Aim of the exercise. An unchanged copy of each entry below is needed; keep the pictures out of it.

Recorded information.
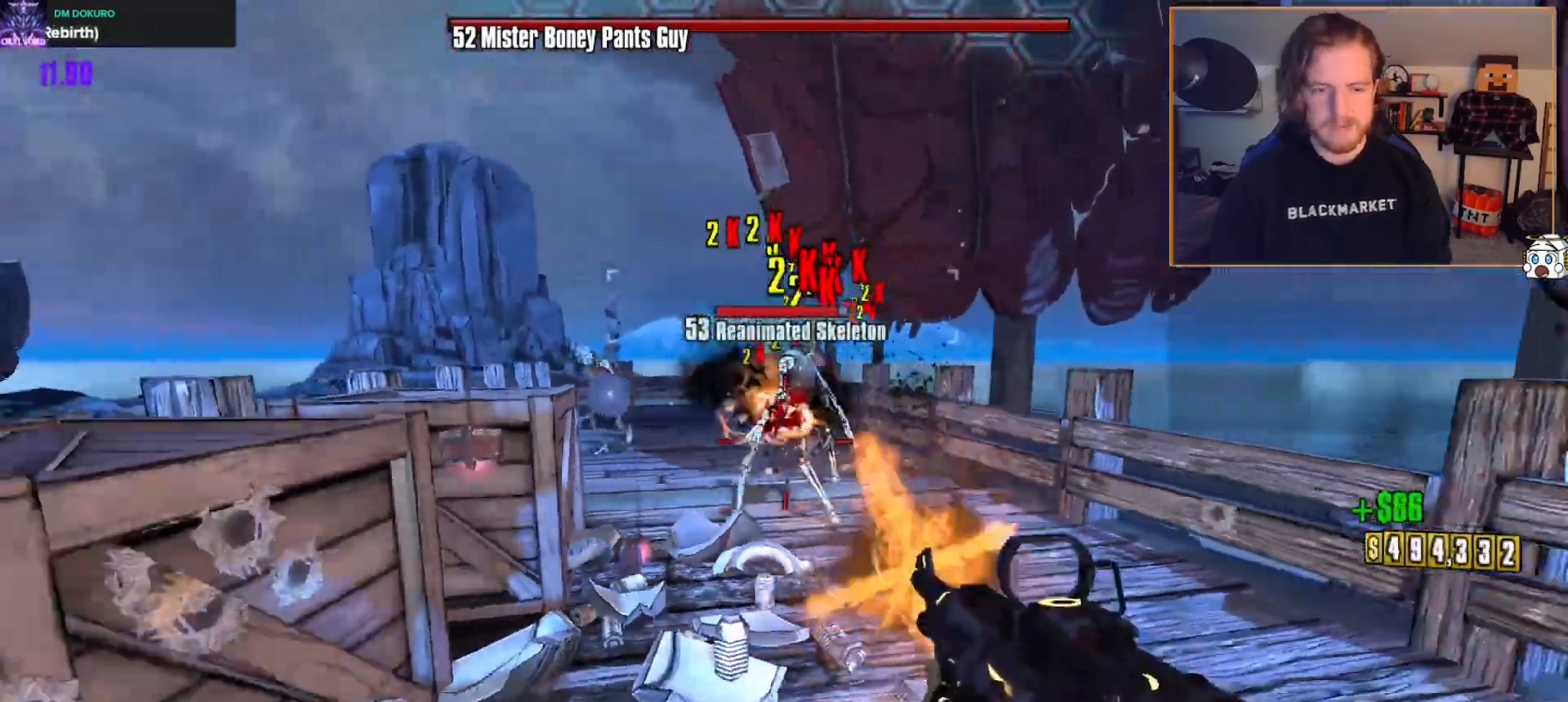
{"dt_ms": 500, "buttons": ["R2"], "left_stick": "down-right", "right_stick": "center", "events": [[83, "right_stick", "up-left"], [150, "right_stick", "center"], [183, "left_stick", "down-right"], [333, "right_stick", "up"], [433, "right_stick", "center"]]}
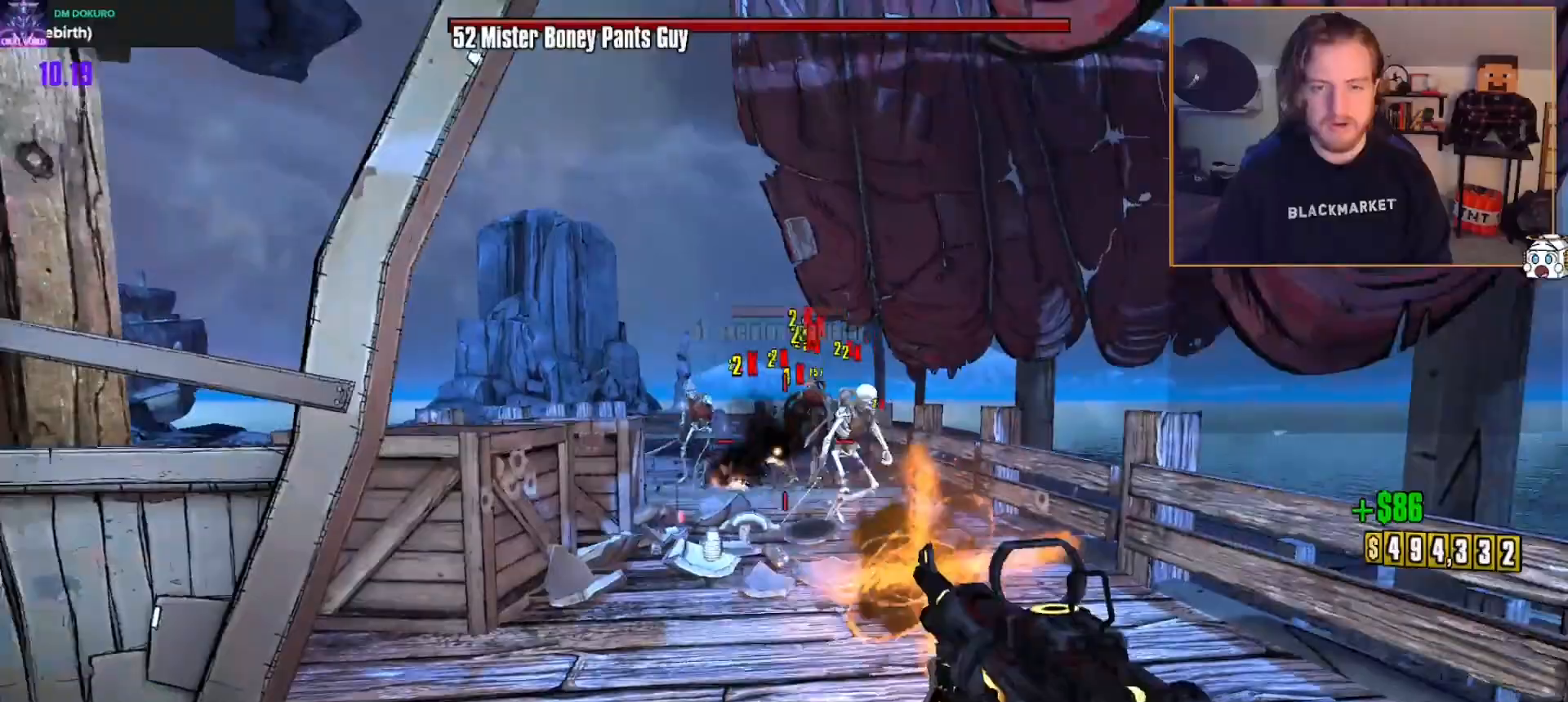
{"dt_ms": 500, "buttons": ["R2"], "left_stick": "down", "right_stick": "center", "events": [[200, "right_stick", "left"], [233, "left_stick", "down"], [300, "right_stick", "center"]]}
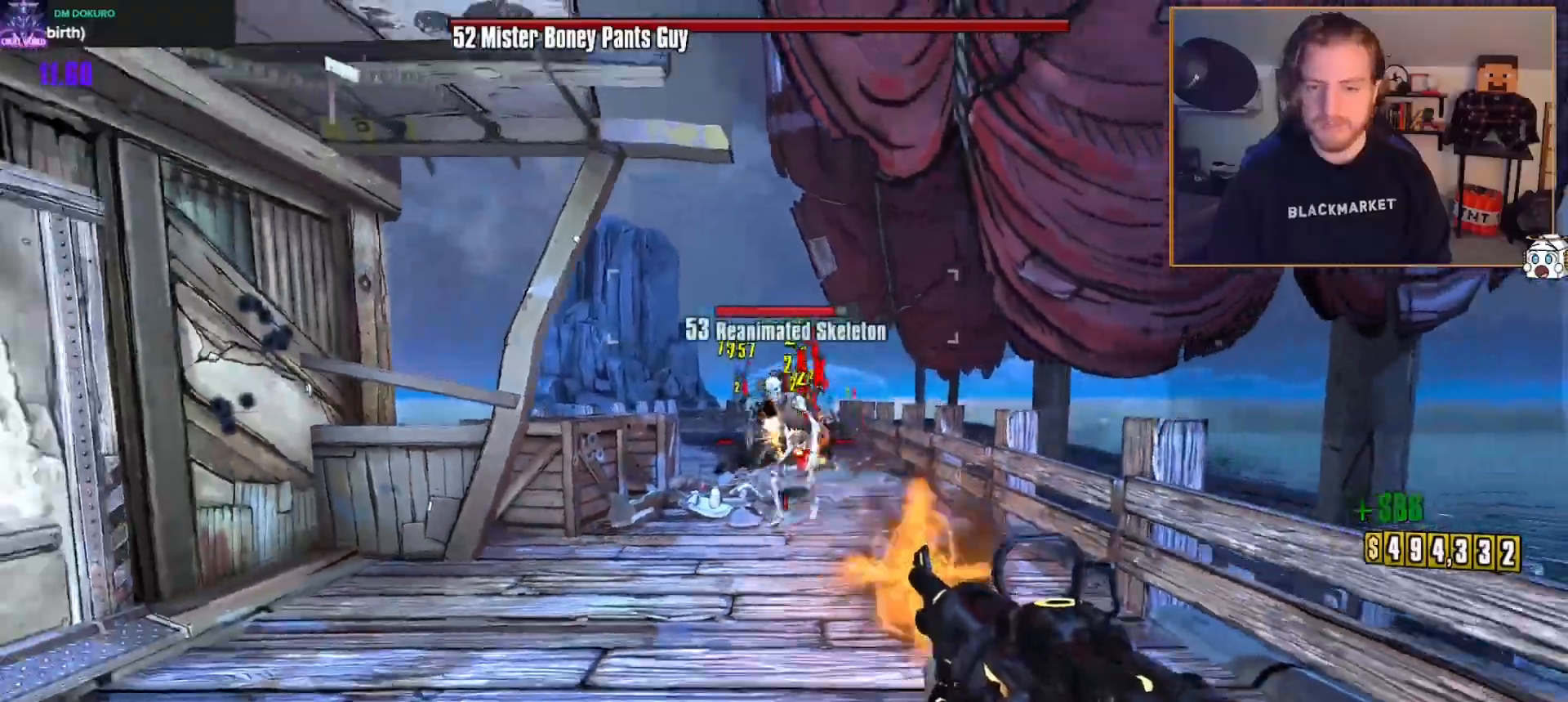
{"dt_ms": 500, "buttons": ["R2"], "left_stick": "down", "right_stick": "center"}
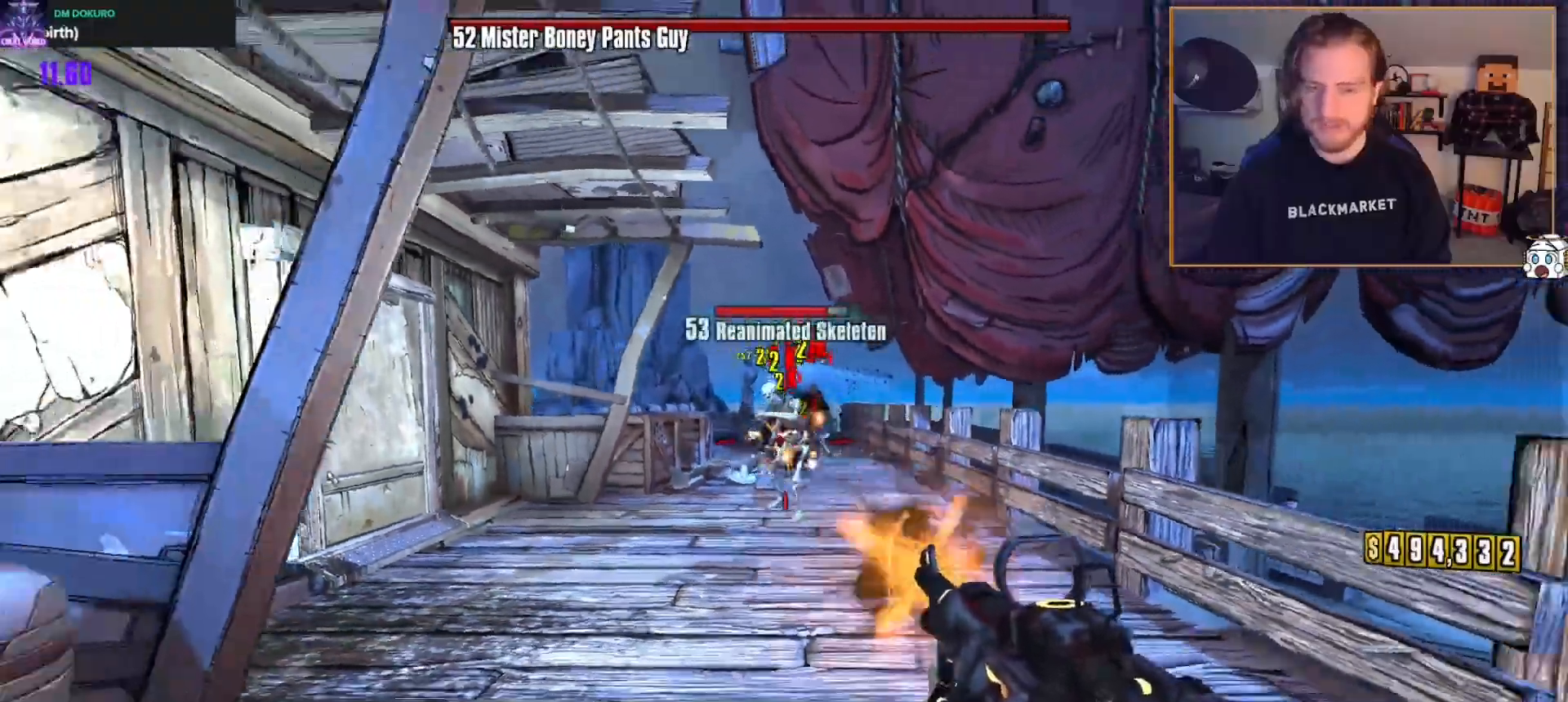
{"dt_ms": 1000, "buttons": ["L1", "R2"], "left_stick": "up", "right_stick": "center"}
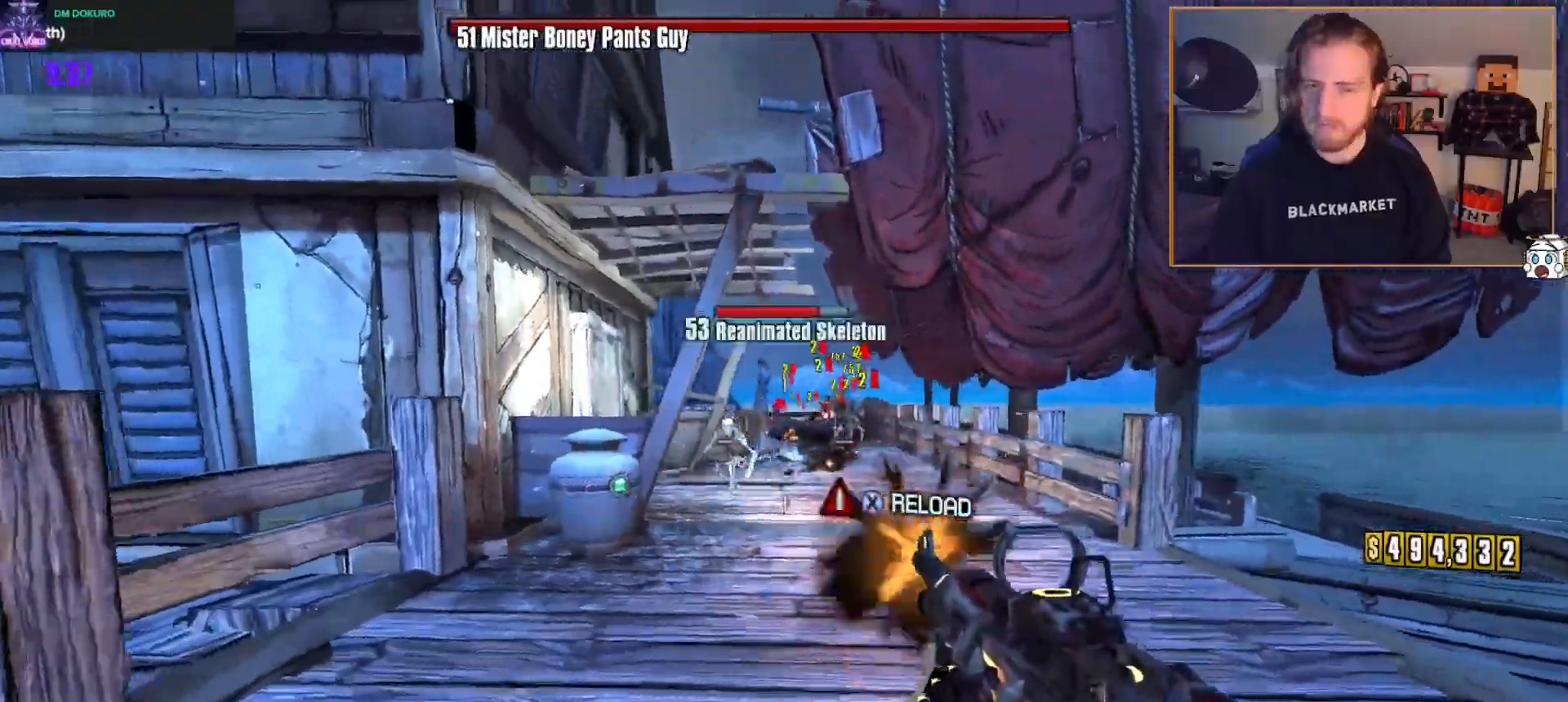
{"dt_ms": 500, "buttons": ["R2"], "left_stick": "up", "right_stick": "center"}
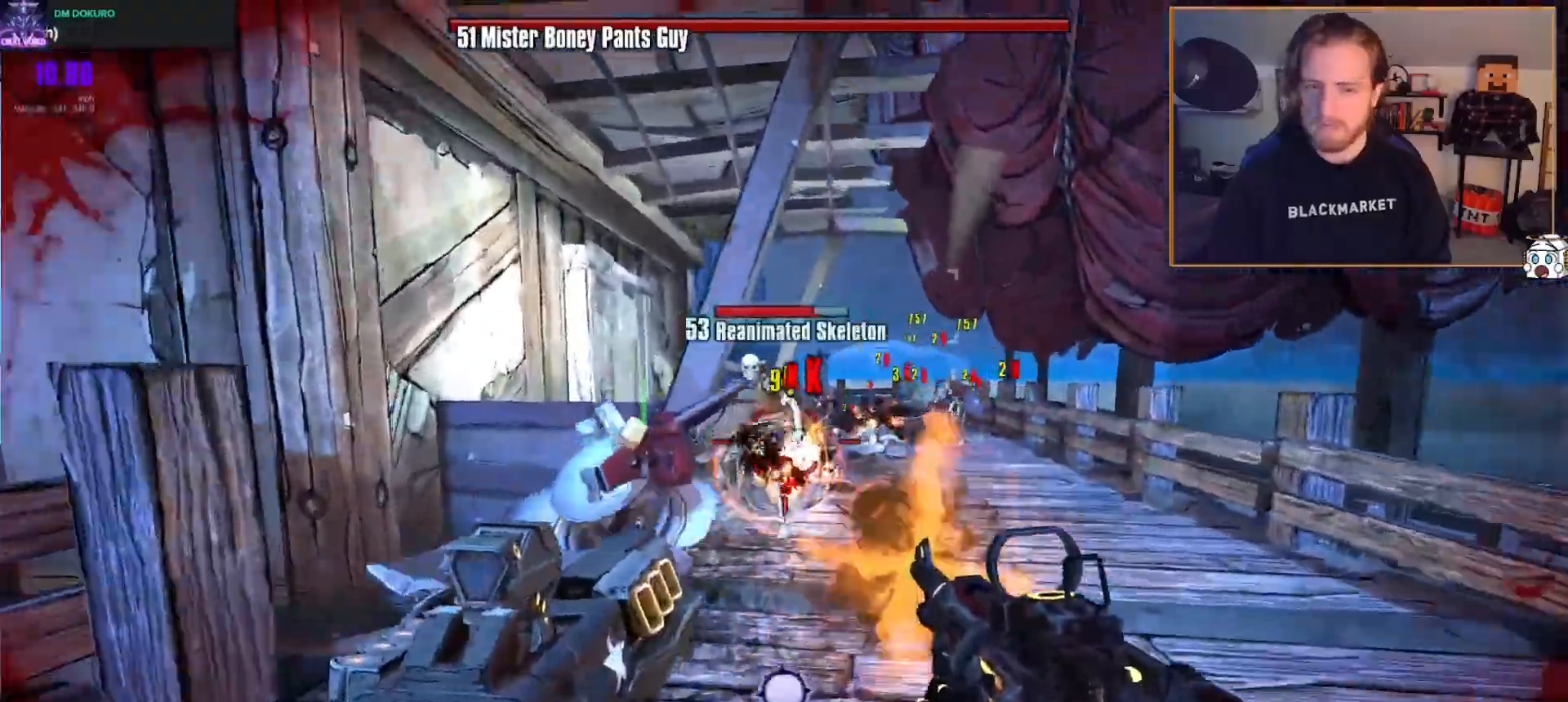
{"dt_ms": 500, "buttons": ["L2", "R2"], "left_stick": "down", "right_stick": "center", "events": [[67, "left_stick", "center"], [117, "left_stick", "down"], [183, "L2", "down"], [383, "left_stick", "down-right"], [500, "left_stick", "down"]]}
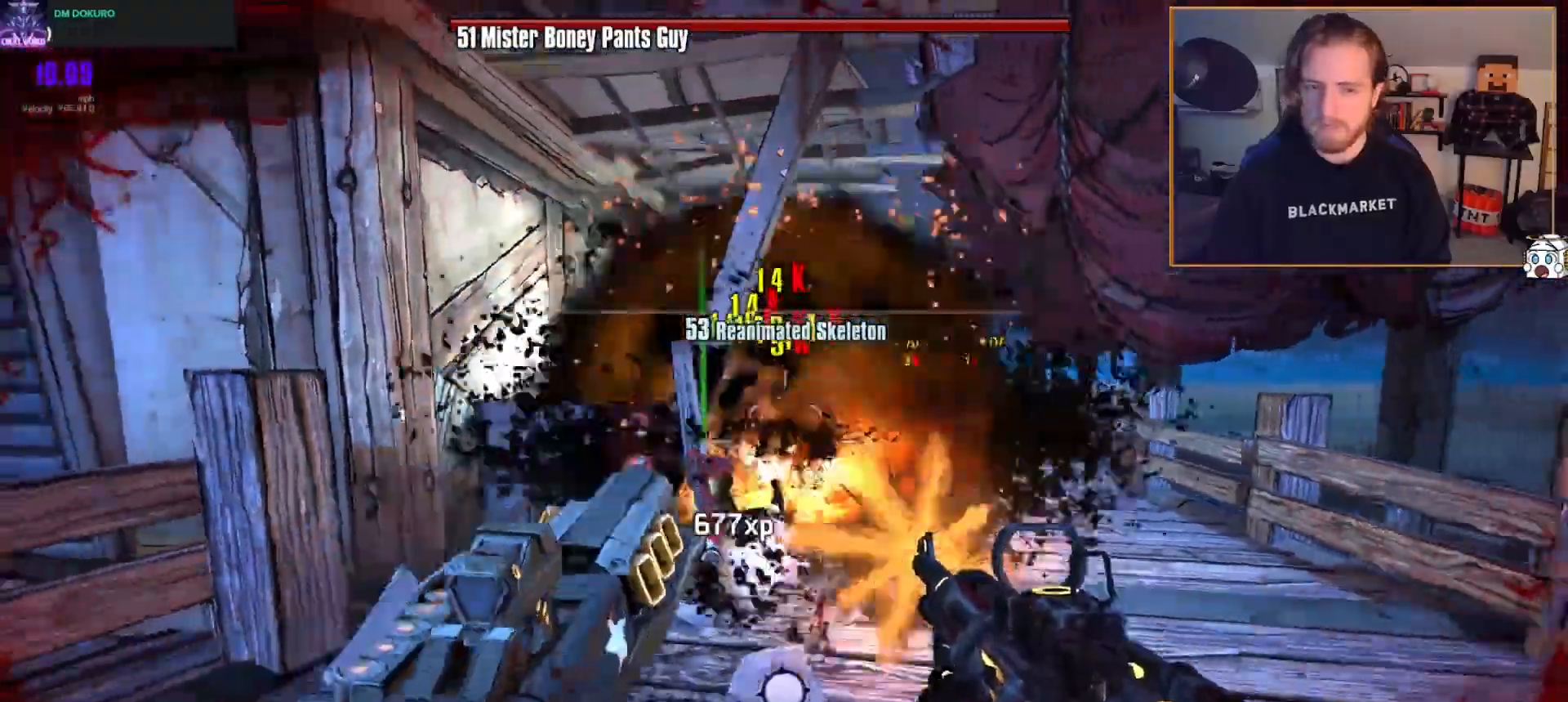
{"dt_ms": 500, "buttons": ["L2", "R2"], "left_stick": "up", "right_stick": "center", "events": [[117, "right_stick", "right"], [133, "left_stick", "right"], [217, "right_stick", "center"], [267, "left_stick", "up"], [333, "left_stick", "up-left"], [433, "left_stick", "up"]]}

Answer to this task.
{"dt_ms": 500, "buttons": ["R2"], "left_stick": "down-right", "right_stick": "center", "events": [[83, "right_stick", "up-left"], [150, "right_stick", "center"], [183, "left_stick", "down-right"], [333, "right_stick", "up"], [433, "right_stick", "center"]]}
{"dt_ms": 500, "buttons": ["R2"], "left_stick": "down", "right_stick": "center", "events": [[200, "right_stick", "left"], [233, "left_stick", "down"], [300, "right_stick", "center"]]}
{"dt_ms": 500, "buttons": ["R2"], "left_stick": "down", "right_stick": "center"}
{"dt_ms": 1000, "buttons": ["L1", "R2"], "left_stick": "up", "right_stick": "center"}
{"dt_ms": 500, "buttons": ["R2"], "left_stick": "up", "right_stick": "center"}
{"dt_ms": 500, "buttons": ["L2", "R2"], "left_stick": "down", "right_stick": "center", "events": [[67, "left_stick", "center"], [117, "left_stick", "down"], [183, "L2", "down"], [383, "left_stick", "down-right"], [500, "left_stick", "down"]]}
{"dt_ms": 500, "buttons": ["L2", "R2"], "left_stick": "up", "right_stick": "center", "events": [[117, "right_stick", "right"], [133, "left_stick", "right"], [217, "right_stick", "center"], [267, "left_stick", "up"], [333, "left_stick", "up-left"], [433, "left_stick", "up"]]}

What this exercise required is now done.